The Scale Is Genuinely Absurd

Let's sit with the numbers for a second. Nineteen billion sequences. If you printed each protein sequence on a single line of a text file, you'd need roughly 20 petabytes of storage. The fact that DeepClust can chew through this on accessible hardware - the tool runs with a configurable memory limit (the -M flag) and leans on temporary disk storage - is a minor engineering miracle. For context, CD-HIT would need approximately the remaining lifespan of our sun to finish the same job at this scale. (Slight exaggeration. Slight.)

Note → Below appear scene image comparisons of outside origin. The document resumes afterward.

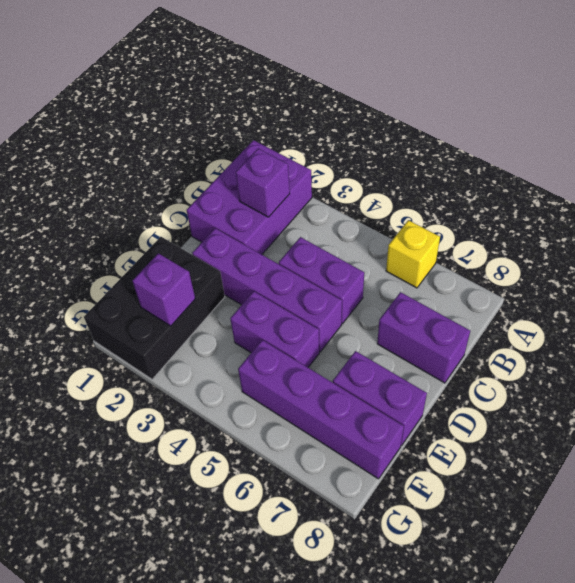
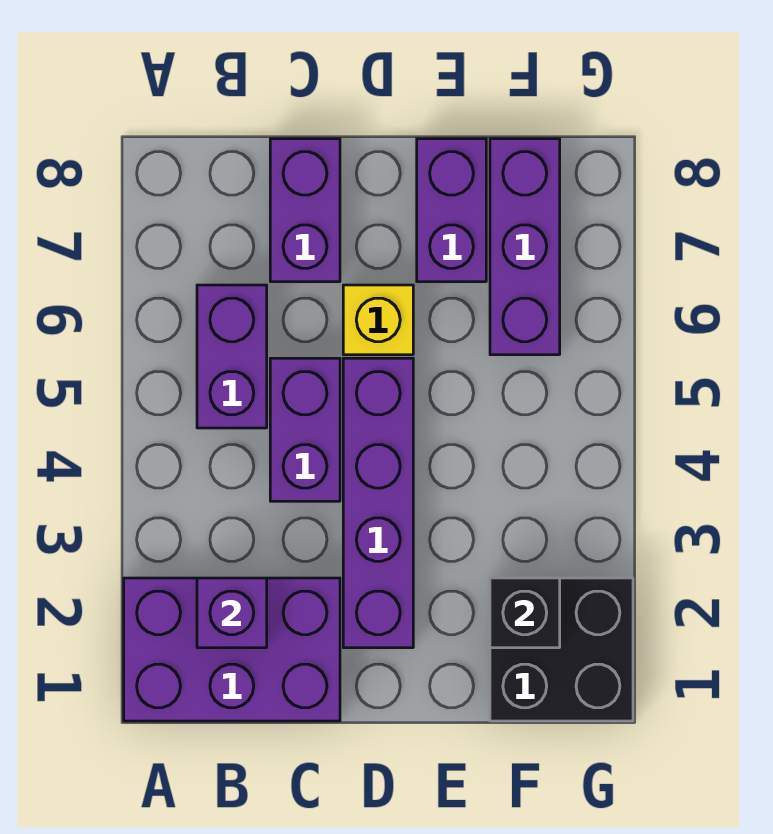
yellow brick A6 level 1 -> yellow brick D6 level 1
black brick E1:G2 level 1 -> black brick F1:G2 level 1
purple brick E4:E5 level 1 -> purple brick B5:B6 level 1
purple brick F2 level 2 -> black brick F2 level 2
purple brick F5:F8 level 1 -> purple brick F6:F8 level 1

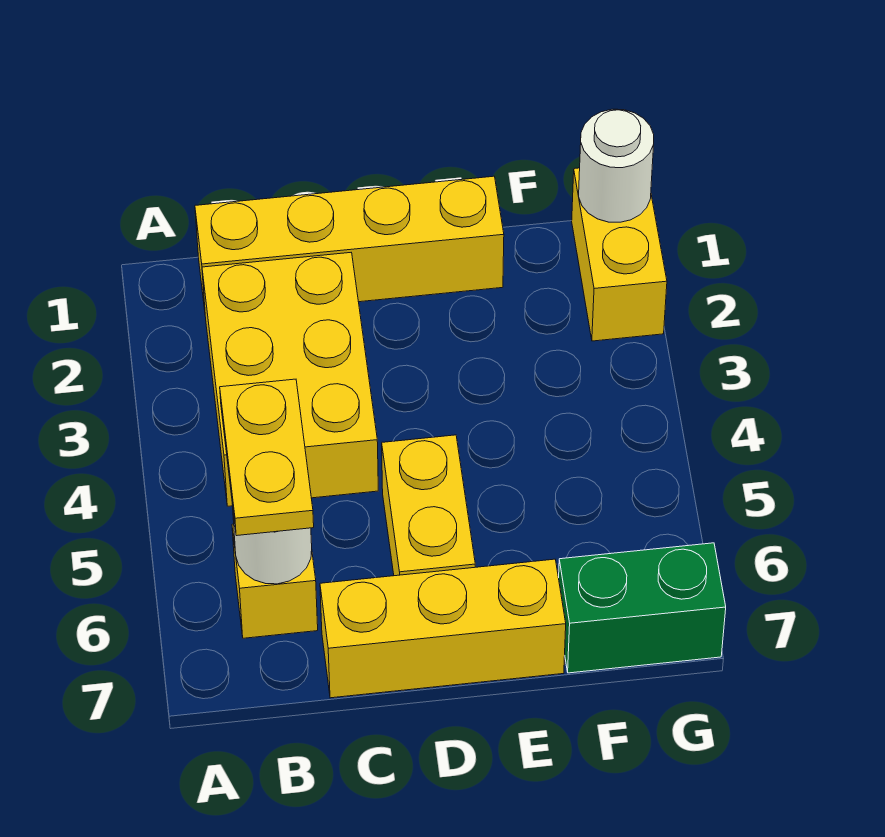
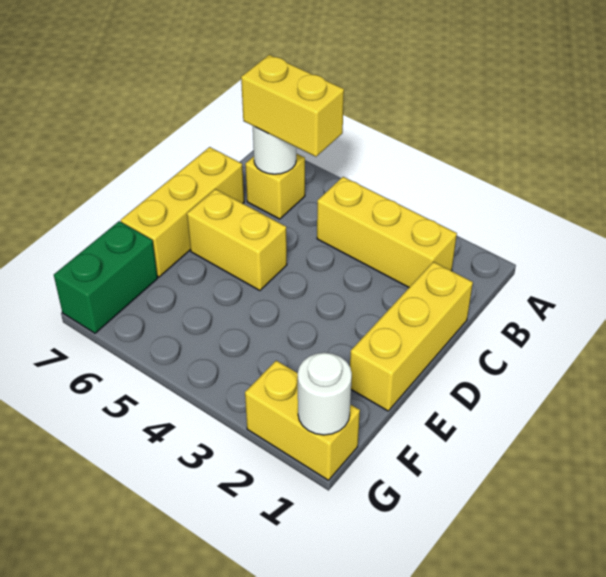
yellow brick B1:E1 level 1 -> yellow brick C1:E1 level 1
yellow brick B2:C4 level 1 -> yellow brick B2:B4 level 1
yellow plate B5:B6 level 3 -> yellow brick B5:B6 level 3

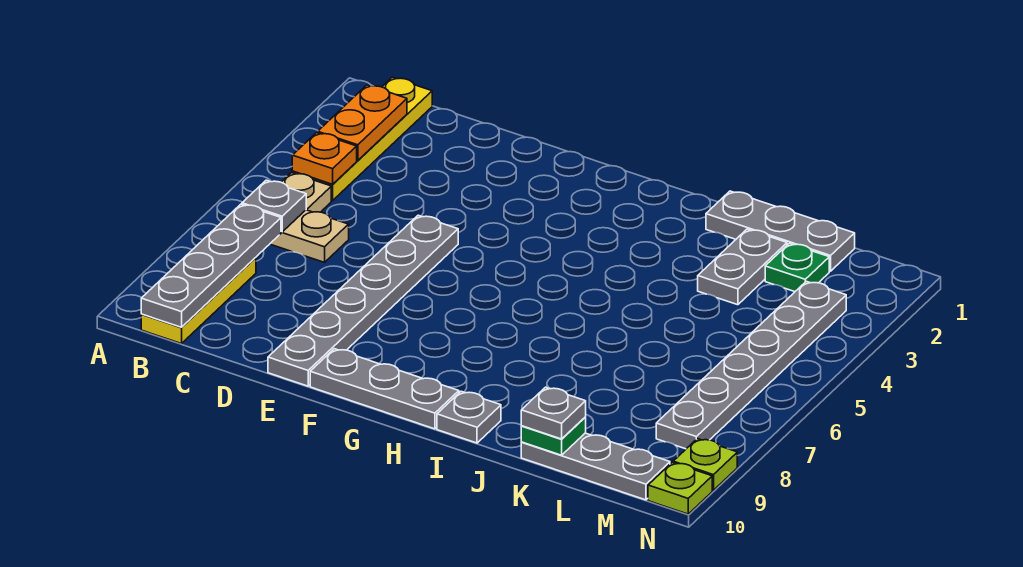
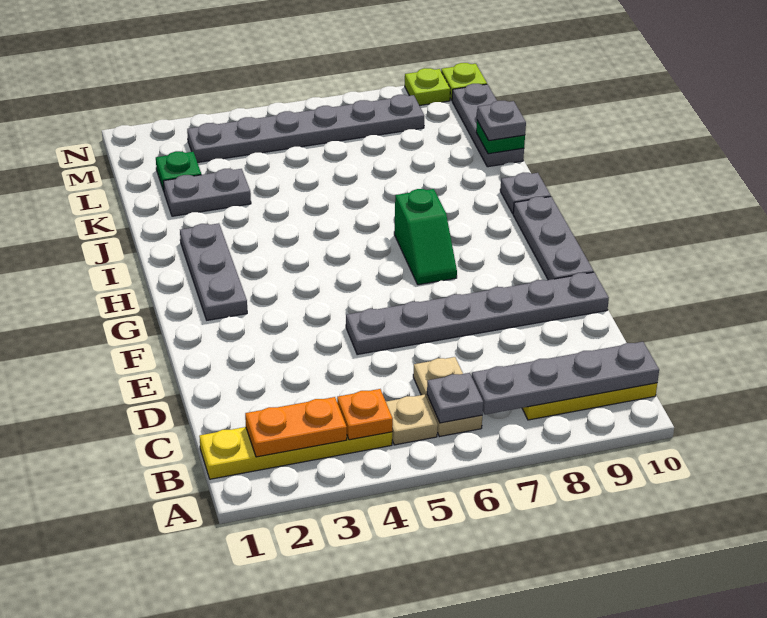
none -> green slope G7:H7 level 1 top H
grey plate J1:L1 level 1 -> grey plate G2:I2 level 1

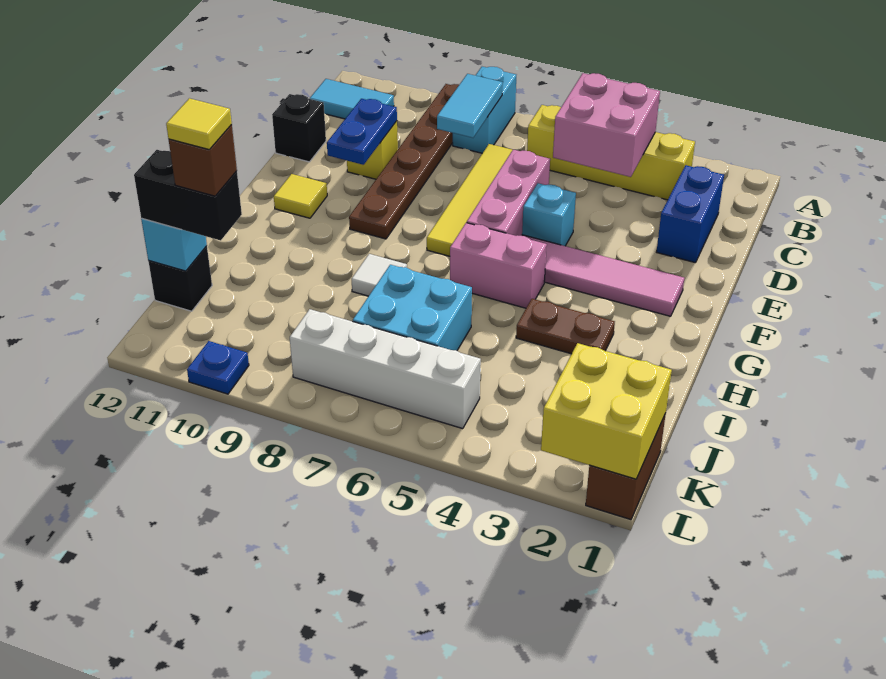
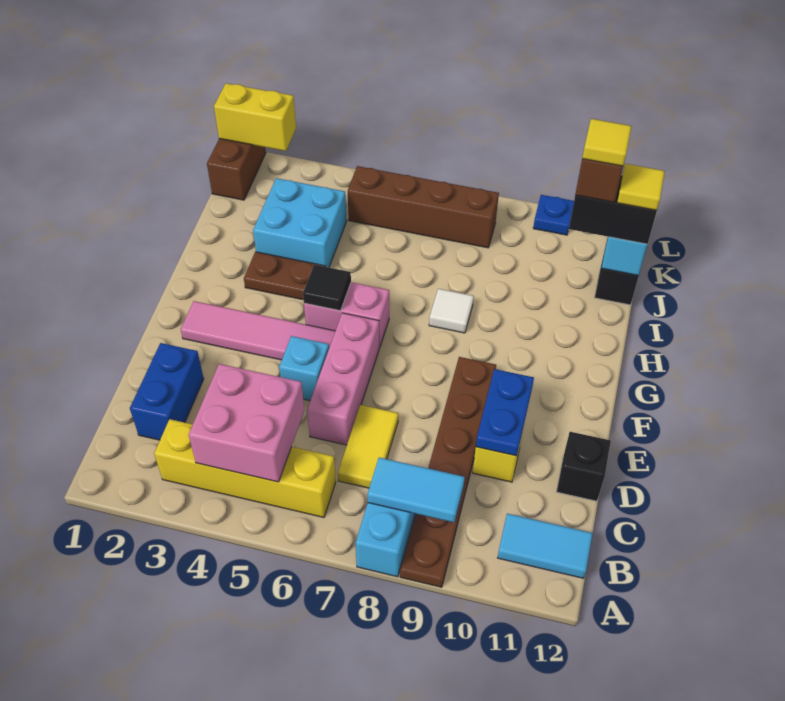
cyan tile B8:C8 level 2 -> cyan tile B8:B9 level 2
yellow tile C7:F7 level 1 -> yellow tile C7:D7 level 1
yellow tile F11 level 1 -> yellow tile J12 level 4
none -> black tile G5 level 2
cyan brick I6:J7 level 1 -> cyan brick I3:J4 level 1
yellow brick K1:L2 level 2 -> yellow brick L1:L2 level 2
white brick K5:K8 level 1 -> brown brick K5:K8 level 1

The database itself is available for download, which is the bioinformatics equivalent of someone building a highway and then just... giving it away. Researchers studying everything from antibiotic resistance genes in soil microbiomes to viral proteins in ocean samples now have a pre-organized map of protein space to work with.

What This Means for the Rest of Us

Roughly 30-50% of known protein families still have no assigned function. That's not a footnote - that's half the playbook missing. DeepClust doesn't solve that mystery directly, but by organizing the chaos, it makes the mystery approachable. When you can see that a thousand uncharacterized proteins from ocean sediment cluster together with a known enzyme from a soil bacterium, you've got a hypothesis. Hypotheses become experiments. Experiments become drugs, industrial enzymes, biofuels, and the occasional Nobel Prize.

If you're into visualizing how these kinds of complex relationships connect - protein families branching, merging, clustering into hierarchies - tools like mapb2.io are built for exactly that sort of structural thinking, letting you map out knowledge graphs and concept relationships right in your browser.

The age of petascale biology is here. The proteins were always out there, in hot springs and hospital ventilation systems and the guts of deep-sea tube worms. We just didn't have a filing system big enough. Now we do.

References:

Buchfink, B.J., Barbé, É., Ashkenazy, H., Reuter, K., Kennedy, J.A., & Drost, H.G. (2026). Clustering the protein universe of life using DIAMOND DeepClust. Nature Methods. DOI: 10.1038/s41592-026-03030-z
Buchfink, B., Xie, C., & Huson, D.H. (2015). Fast and sensitive protein alignment using DIAMOND. Nature Methods, 12, 59-60. DOI: 10.1038/nmeth.3176
Buchfink, B., Reuter, K., & Drost, H.G. (2021). Sensitive protein alignments at tree-of-life scale using DIAMOND. Nature Methods, 18, 366-368. DOI: 10.1038/s41592-021-01101-x
Jumper, J., Evans, R., Pritzel, A., et al. (2021). Highly accurate protein structure prediction with AlphaFold. Nature, 596, 583-589. DOI: 10.1038/s41586-021-03819-2
Steinegger, M., & Söding, J. (2018). Clustering huge protein sequence sets in linear time. Nature Communications, 9, 2542. DOI: 10.1038/s41467-018-04964-5
Barrio-Hernandez, I., Yeo, J., Jänes, J., et al. (2023). Clustering predicted structures at the scale of the known protein universe. Nature, 622, 637-645. DOI: 10.1038/s41586-023-06510-w
Pavlopoulos, G.A., Baltoumas, F.A., Liu, S., et al. (2023). Unraveling the functional dark matter through global metagenomics. Nature, 622, 594-602. DOI: 10.1038/s41586-023-06583-7
Varadi, M., Bertoni, D., Gupta, P., et al. (2024). AlphaFold Protein Structure Database in 2024. Nucleic Acids Research, 52(D1), D368-D375. DOI: 10.1093/nar/gkad1011

Disclaimer: This blog post is a simplified summary of published research for educational purposes. The accompanying illustration is artistic and does not depict actual model architectures, data, or experimental results. Always refer to the original paper for technical details.